I would say that it's inevitable that a particular family's beliefs and mores (its own family traditions) will affect the beliefs and mores of its children, as they are a major part of the cultural environment those children are raised in. If you mean "family traditions" more broadly - i.e., what politicians call "traditional family values" - those, too, will have some impact on any member of society, but probably not as strong as [those] of a child's family and peer group.

But it all depends on what you mean by "affect". A family tradition or belief might affect a child in the sense that he or she adopts it, or it might affect him or her in the sense that he or she rejects it. As the teenage years are a time when physical and psychological changes often encourage us to question the values we were brought up with, it's by no means predictable which way any of us will go. A child of strongly religious parents may end up as strong a believer as their parents, or as an atheist. You would need a lot more information about what else is going in a particular teenager's life, what other influences they're being exposed to, before you could predict *how* they will be affected by their family traditions.
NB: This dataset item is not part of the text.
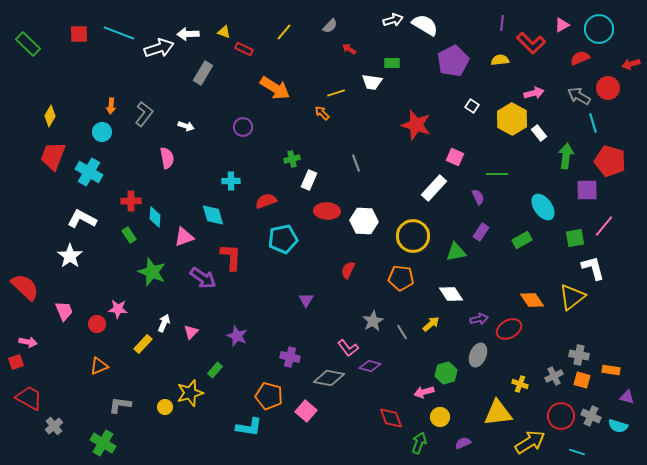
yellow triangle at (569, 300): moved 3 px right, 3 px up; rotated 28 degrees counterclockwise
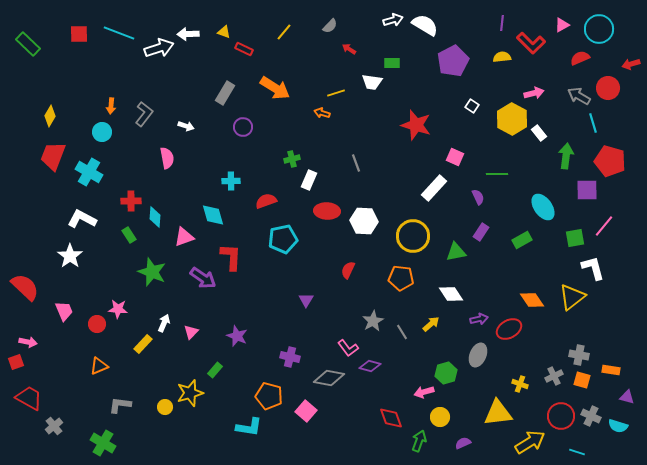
yellow semicircle at (500, 60): moved 2 px right, 3 px up
gray rectangle at (203, 73): moved 22 px right, 20 px down
orange arrow at (322, 113): rotated 28 degrees counterclockwise
green arrow at (419, 443): moved 2 px up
But I doubt [we] forget those traditions, even if we reject them, and it's always possible that we might return to them later in life, when the changes of puberty and young adulthood have settled down. That, in turn, would depend on how strongly any competing value systems have taken hold on us in the interim.

Seems a bit obvious, now that I re-read it. And it’s obvious how my thinking has been influenced by the last book I read, Barbara Strauch’s Why Are They So Weird? What’s Really Going On in a Teenager’s Brain. What sounds like a manual for parents is more a journalist’s tour of the cutting edge of neuroscience, which in recent years has completely revised its views about brain development in the teens and early twenties. It’s the kind of book that forces you to think about your own development as a young adult and beyond. To think that there are solid neurological reasons for our teenage sense of impulsiveness, lack of foresight, depression, zest for life, even sleeping in until all hours, is strangely reassuring. And the section on dopamine and our quest for novelty definitely had me thinking about tradition, as well as my (and many people’s) addiction to travel. I read a lot of books about neuroscience and memory when I was thinking about tradition; one day I’ll have to revisit it in the light of this new research.